China Blocked 54.3 Million Items Online in 2022

China Blocked 54.3 Million Items Online in 2022
Photo: unsplash.com 03.03.2023 608

The Cyberspace Administration of China (CAC) has put numbers to its drive to reshape the local internet, claiming it cleaned up 54.3 million pieces of information it deemed illegal and bad in 2022 alone.

The CAC announced that during 2022 it had also removed 420 mobile applications and closed more than 25,000 illegal websites. Shutdowns of live broadcast and short video platforms for pornographic or illegal content and gambling tallied 106. Developers for such platforms were blocklisted.

Tencent's game streaming sites DouYu and Huya, and Douyin – the app known as TikTok outside China – were mentioned alongside other platforms shamed for spreading pornographic material, vulgarity and abuse. The three were fined and told to clean up their acts – mild punishment compared to the thousands of other sites that were shuttered by the regulator.

In May of last year the CAC published guidelines to stop livestreaming platforms like Huya, DouYu and Douyin from soliciting money and gifts from minors.

Not all of the actions mentioned above were the result of CAC assessments of sites' content.
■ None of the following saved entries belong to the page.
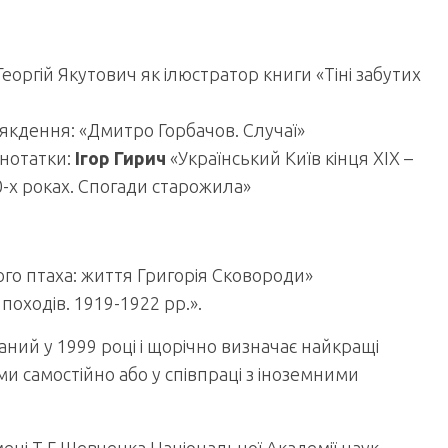
 Георгій Якутович як ілюстратор книги «Тіні забутих
сякдення: «Дмитро Горбачов. Случаї»
 нотатки:
Ігор Гирич
«Український Київ кінця ХІХ –
0-х роках. Спогади старожила»
го птаха: життя Григорія Сковороди»
походів. 1919-1922 рр.».
ний у 1999 році і щорічно визначає найкращі
и самостійно або у співпраці з іноземними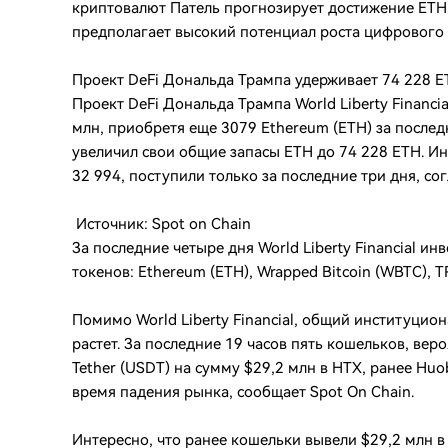
криптовалют Патель прогнозирует достижение ETH 
предполагает высокий потенциал роста цифрового 
Проект DeFi Дональда Трампа удерживает 74 228 E
Проект DeFi Дональда Трампа World Liberty Financi
млн, приобретя еще 3079 Ethereum (ETH) за послед
увеличил свои общие запасы ETH до 74 228 ETH. Инт
32 994, поступили только за последние три дня, с
Источник: Spot on Chain
За последние четыре дня World Liberty Financial и
токенов: Ethereum (ETH), Wrapped Bitcoin (WBTC), TR
Помимо World Liberty Financial, общий институцио
растет. За последние 19 часов пять кошельков, ве
Tether (USDT) на сумму $29,2 млн в HTX, ранее Huo
время падения рынка, сообщает Spot On Chain.
Интересно, что ранее кошельки вывели $29,2 млн в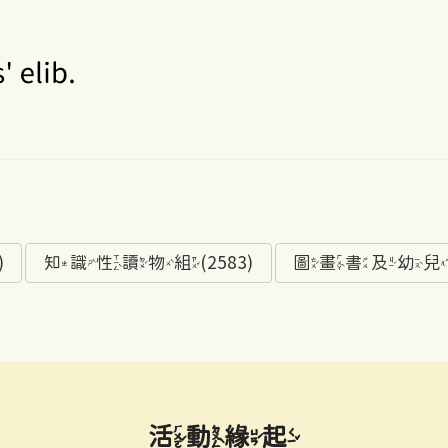
)
知識性讀物組(2583)
圖畫書及幼兒讀物
活動緣起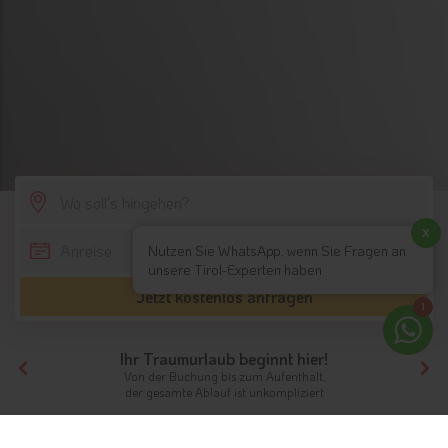
SCROLL DOWN
x
Nutzen Sie WhatsApp, wenn Sie Fragen an
unsere Tirol-Experten haben
Jetzt kostenlos anfragen
1
Ihr Traumurlaub beginnt hier!
Von der Buchung bis zum Aufenthalt,
der gesamte Ablauf ist unkompliziert
Tirol
Highlights
Nordtirol / Tirol
EldoRADo - Bike Areal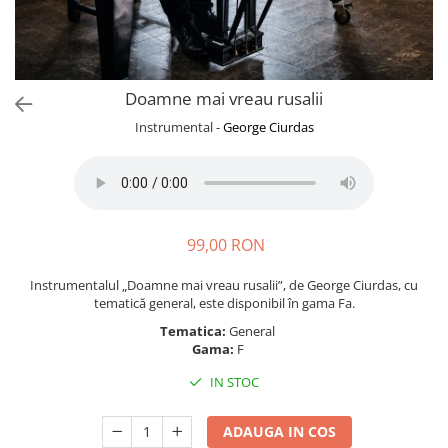
Doamne mai vreau rusalii
Instrumental -
George Ciurdas
99,00 RON
Instrumentalul „Doamne mai vreau rusalii”, de George Ciurdas, cu
tematică general, este disponibil în gama Fa.
Tematica:
General
Gama:
F
IN STOC
ADAUGA IN COS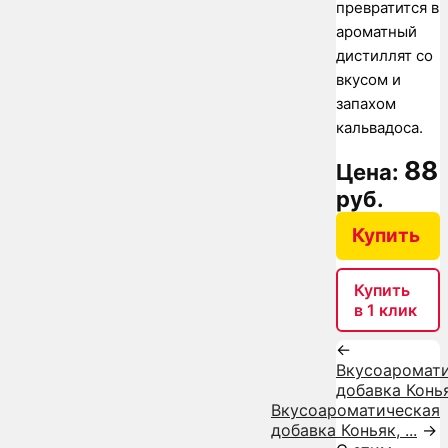
превратится в
ароматный
дистиллят со
вкусом и
запахом
кальвадоса.
88
Цена:
руб.
Купить
Купить
в 1 клик
←
Вкусоаромат
добавка Конья
Вкусоароматическая
добавка Коньяк, ...
→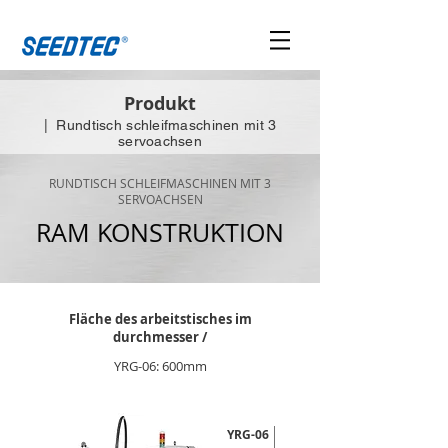
Produkt
| Rundtisch schleifmaschinen mit 3
servoachsen
RUNDTISCH SCHLEIFMASCHINEN MIT 3
SERVOACHSEN
RAM KONSTRUKTION
Fläche des arbeitstisches im
durchmesser /
YRG-06: 600mm
YRG-06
The regulator also enabled a crowdsourcing of internet governance, using more than 4,100 reporting channels. Netizens collectively reported 172 million cases of "harmful information such as pornography, gambling, infringement and rumors."

According to the CAC, publishing the data above is not a mission accomplished declaration – it has its mind set on more online crackdowns.

The regulator has been on a mission to make the internet "more civilized" since 2020. It issued edict after edict, targeting everything from digital fan clubs to more internationally consequential personal data protection.